(TASK INSTRUCTIONS)
All lines of the listing that contain "wrist" should be shown in full.

(SOURCE RECORDS)

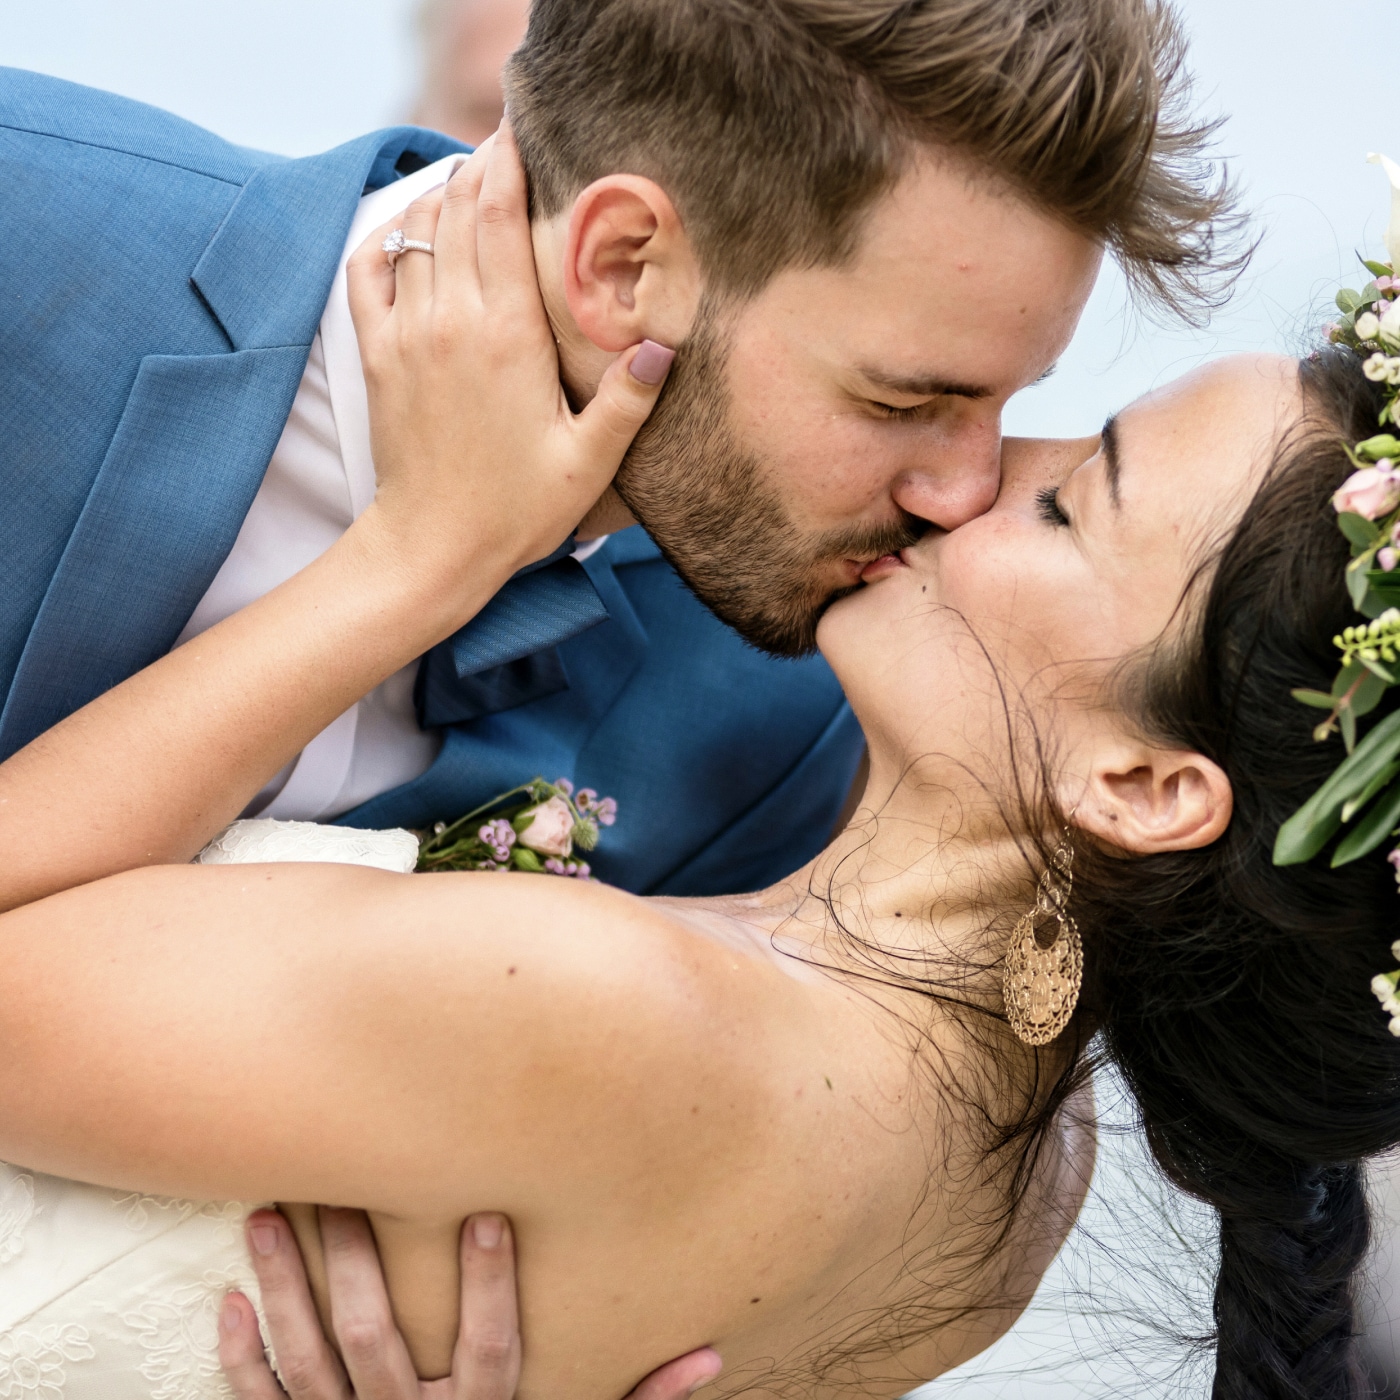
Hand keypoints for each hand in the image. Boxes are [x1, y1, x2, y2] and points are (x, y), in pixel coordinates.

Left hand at [219, 1208, 721, 1399]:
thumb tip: (709, 1357)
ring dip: (286, 1288)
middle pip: (377, 1342)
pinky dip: (240, 1360)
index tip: (487, 1213)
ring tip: (269, 1214)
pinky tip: (228, 1300)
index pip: (490, 1350)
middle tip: (342, 1186)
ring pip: (309, 1362)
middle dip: (357, 1263)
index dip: (490, 1286)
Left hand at [345, 124, 674, 600]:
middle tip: (505, 143)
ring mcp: (407, 333)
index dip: (511, 162)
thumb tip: (665, 345)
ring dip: (441, 195)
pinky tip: (409, 230)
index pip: (501, 217)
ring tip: (469, 179)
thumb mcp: (589, 463)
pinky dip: (387, 237)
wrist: (431, 548)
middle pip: (458, 208)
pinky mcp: (378, 354)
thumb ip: (628, 401)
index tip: (525, 131)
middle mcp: (451, 319)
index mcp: (507, 335)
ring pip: (416, 231)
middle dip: (480, 166)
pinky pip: (369, 269)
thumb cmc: (515, 510)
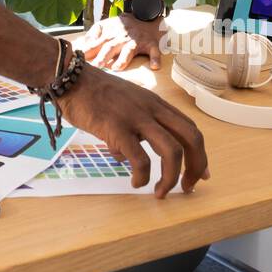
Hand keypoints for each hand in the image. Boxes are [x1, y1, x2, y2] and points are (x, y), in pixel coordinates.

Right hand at [57, 61, 209, 196]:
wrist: (71, 78)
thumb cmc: (94, 93)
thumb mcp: (125, 104)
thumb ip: (134, 126)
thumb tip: (128, 156)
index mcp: (157, 104)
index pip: (190, 129)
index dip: (200, 154)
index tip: (200, 174)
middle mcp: (152, 109)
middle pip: (191, 138)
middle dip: (196, 167)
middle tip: (188, 187)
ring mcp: (136, 118)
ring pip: (171, 151)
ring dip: (171, 177)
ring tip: (161, 192)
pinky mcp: (117, 129)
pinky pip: (140, 159)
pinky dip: (142, 176)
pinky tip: (135, 182)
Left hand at [79, 13, 165, 70]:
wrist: (144, 15)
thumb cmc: (121, 26)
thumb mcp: (105, 25)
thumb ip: (92, 35)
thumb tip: (79, 45)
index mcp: (109, 34)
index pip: (96, 44)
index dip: (87, 51)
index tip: (78, 60)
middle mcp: (121, 38)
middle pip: (110, 47)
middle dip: (102, 57)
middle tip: (95, 67)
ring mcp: (136, 41)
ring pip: (129, 50)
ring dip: (123, 59)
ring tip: (116, 68)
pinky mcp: (151, 44)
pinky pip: (154, 51)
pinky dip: (155, 58)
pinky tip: (155, 67)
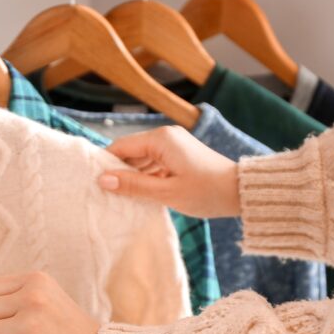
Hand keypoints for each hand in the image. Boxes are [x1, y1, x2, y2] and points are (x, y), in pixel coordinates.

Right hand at [97, 126, 240, 217]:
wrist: (240, 192)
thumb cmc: (206, 192)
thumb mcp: (166, 192)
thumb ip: (133, 185)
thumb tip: (103, 180)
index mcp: (160, 139)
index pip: (121, 147)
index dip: (106, 164)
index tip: (93, 183)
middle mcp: (166, 136)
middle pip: (131, 152)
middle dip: (119, 171)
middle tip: (105, 194)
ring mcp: (174, 144)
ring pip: (142, 159)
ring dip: (133, 176)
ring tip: (121, 197)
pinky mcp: (180, 155)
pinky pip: (155, 163)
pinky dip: (147, 177)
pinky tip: (141, 194)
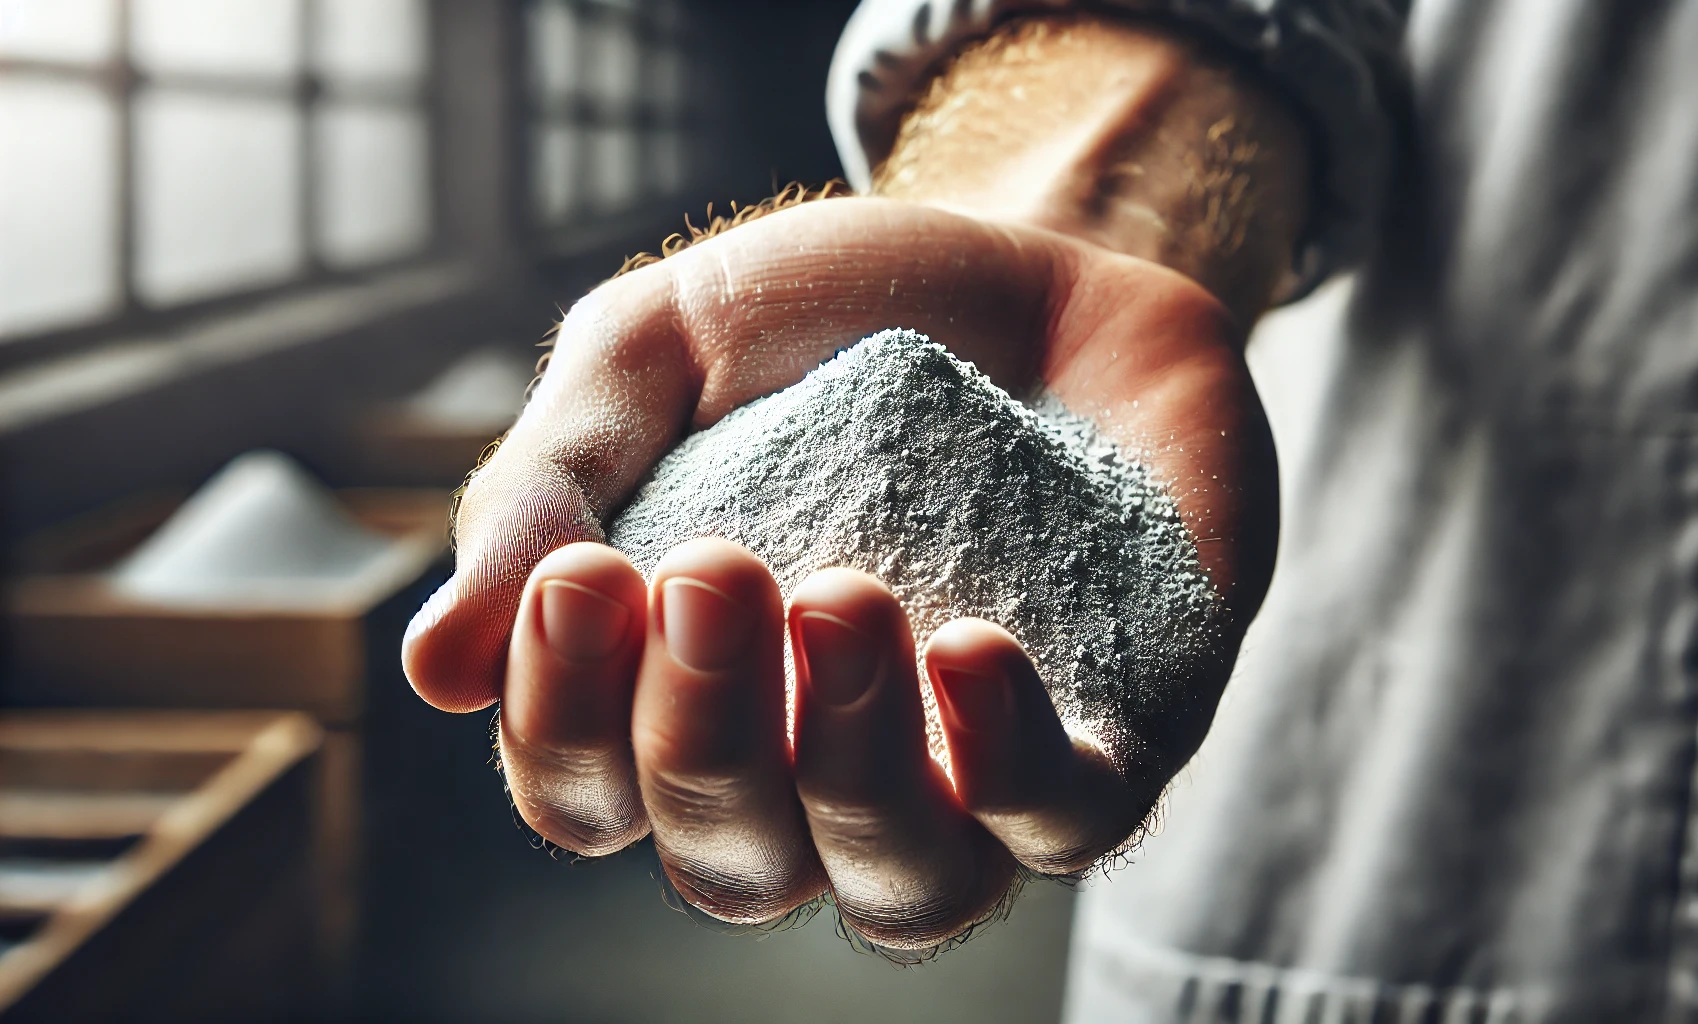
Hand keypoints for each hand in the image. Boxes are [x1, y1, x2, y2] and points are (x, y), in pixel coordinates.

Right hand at [401, 195, 1277, 947]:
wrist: (1036, 267)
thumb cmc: (827, 322)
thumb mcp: (655, 352)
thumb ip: (545, 488)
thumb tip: (433, 672)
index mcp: (684, 692)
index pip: (587, 794)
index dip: (560, 724)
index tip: (580, 578)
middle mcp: (816, 769)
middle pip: (726, 861)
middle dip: (699, 734)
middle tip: (714, 571)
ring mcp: (967, 772)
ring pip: (894, 889)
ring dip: (845, 770)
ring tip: (841, 602)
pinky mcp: (1106, 738)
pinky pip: (1060, 827)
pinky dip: (1008, 765)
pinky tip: (970, 649)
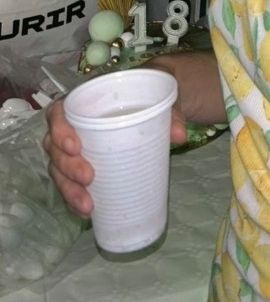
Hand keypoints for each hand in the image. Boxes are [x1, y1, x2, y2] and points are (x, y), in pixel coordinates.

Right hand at [44, 92, 187, 216]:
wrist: (154, 104)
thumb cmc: (148, 93)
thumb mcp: (159, 94)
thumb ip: (169, 111)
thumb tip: (179, 135)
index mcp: (85, 101)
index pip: (58, 112)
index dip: (60, 130)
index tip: (76, 146)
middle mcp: (73, 125)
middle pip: (54, 146)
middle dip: (68, 166)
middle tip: (89, 177)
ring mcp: (74, 148)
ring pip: (58, 169)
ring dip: (69, 189)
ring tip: (88, 205)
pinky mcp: (82, 166)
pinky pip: (69, 184)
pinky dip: (74, 200)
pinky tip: (87, 213)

(SOLUTION TO THE PROBLEM)
wrist: (431, 548)
wrist: (71, 78)
wrist: (144, 15)
wrist: (240, 192)
wrist: (1036, 267)
wrist: (154, 104)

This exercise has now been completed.